TASK OBJECTIVE:
Leave out every line before the one containing "left shoulder: (650, 468)", and set down that line and the rest through the end of the listing exactly.

GIVEN INFORMATION:

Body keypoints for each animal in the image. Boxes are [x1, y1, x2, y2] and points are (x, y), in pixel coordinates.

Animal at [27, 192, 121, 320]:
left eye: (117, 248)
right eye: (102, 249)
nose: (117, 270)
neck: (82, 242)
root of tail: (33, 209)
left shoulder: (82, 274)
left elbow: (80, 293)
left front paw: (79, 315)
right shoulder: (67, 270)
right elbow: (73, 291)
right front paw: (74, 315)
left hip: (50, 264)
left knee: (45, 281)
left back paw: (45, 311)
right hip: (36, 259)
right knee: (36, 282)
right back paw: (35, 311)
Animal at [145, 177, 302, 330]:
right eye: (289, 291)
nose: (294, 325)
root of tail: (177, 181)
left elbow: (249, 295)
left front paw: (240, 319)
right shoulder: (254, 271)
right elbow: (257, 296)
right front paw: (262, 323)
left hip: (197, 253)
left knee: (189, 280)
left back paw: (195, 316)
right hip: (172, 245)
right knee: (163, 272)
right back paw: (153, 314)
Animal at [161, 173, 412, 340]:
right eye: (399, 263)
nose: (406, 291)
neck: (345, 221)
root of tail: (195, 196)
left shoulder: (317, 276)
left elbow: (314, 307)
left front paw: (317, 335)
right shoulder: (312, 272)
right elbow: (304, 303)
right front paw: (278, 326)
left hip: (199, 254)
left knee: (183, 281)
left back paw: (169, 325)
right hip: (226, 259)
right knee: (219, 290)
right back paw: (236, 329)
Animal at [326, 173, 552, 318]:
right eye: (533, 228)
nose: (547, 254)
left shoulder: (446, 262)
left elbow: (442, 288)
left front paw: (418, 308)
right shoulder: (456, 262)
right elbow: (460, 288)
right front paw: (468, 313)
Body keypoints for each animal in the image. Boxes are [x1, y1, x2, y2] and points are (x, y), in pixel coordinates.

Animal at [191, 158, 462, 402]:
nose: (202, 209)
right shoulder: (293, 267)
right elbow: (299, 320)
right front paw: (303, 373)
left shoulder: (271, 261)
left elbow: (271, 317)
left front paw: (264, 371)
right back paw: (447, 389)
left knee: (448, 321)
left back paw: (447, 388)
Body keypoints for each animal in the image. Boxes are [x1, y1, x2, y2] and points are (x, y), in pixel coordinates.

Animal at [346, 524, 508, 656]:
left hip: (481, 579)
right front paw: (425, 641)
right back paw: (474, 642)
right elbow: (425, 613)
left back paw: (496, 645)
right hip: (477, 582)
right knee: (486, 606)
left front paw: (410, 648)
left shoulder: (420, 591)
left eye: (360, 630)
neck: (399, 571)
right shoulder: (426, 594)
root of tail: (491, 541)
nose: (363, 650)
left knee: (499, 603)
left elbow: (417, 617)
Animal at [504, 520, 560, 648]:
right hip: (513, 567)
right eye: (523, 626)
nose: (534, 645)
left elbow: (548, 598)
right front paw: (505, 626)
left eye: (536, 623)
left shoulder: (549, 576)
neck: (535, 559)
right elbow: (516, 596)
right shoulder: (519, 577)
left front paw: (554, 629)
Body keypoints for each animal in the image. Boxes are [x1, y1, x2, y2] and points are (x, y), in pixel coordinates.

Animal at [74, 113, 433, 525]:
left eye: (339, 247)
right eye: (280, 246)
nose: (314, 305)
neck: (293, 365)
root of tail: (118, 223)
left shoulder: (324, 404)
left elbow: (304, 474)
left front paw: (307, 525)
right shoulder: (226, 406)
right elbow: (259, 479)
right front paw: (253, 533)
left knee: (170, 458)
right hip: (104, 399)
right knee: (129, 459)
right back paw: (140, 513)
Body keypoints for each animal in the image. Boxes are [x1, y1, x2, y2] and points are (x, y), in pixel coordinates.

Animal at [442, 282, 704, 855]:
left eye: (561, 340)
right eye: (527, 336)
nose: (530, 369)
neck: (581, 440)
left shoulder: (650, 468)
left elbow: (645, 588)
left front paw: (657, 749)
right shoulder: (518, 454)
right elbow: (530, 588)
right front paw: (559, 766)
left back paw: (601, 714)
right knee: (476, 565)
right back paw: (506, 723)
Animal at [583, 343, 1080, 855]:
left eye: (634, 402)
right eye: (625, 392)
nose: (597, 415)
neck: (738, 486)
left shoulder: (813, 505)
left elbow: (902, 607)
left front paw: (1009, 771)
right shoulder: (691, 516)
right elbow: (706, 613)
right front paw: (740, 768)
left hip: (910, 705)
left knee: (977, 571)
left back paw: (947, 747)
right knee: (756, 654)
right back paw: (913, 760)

REPLY:
left shoulder: (650, 468)
left elbow: (645, 588)
left front paw: (657, 749)
right shoulder: (518, 454)
right elbow: (530, 588)
right front paw: (559, 766)
left back paw: (601, 714)
right knee: (476, 565)
right back paw: (506, 723)
Animal at [583, 343, 1080, 855]:
left eye: (634, 402)
right eye: (625, 392)
nose: (597, 415)
neck: (738, 486)
left shoulder: (813, 505)
left elbow: (902, 607)
left front paw: (1009, 771)
right shoulder: (691, 516)
right elbow: (706, 613)
right front paw: (740, 768)
left hip: (910, 705)
left knee: (977, 571)
left back paw: (947, 747)
right knee: (756, 654)
right back paw: (913, 760)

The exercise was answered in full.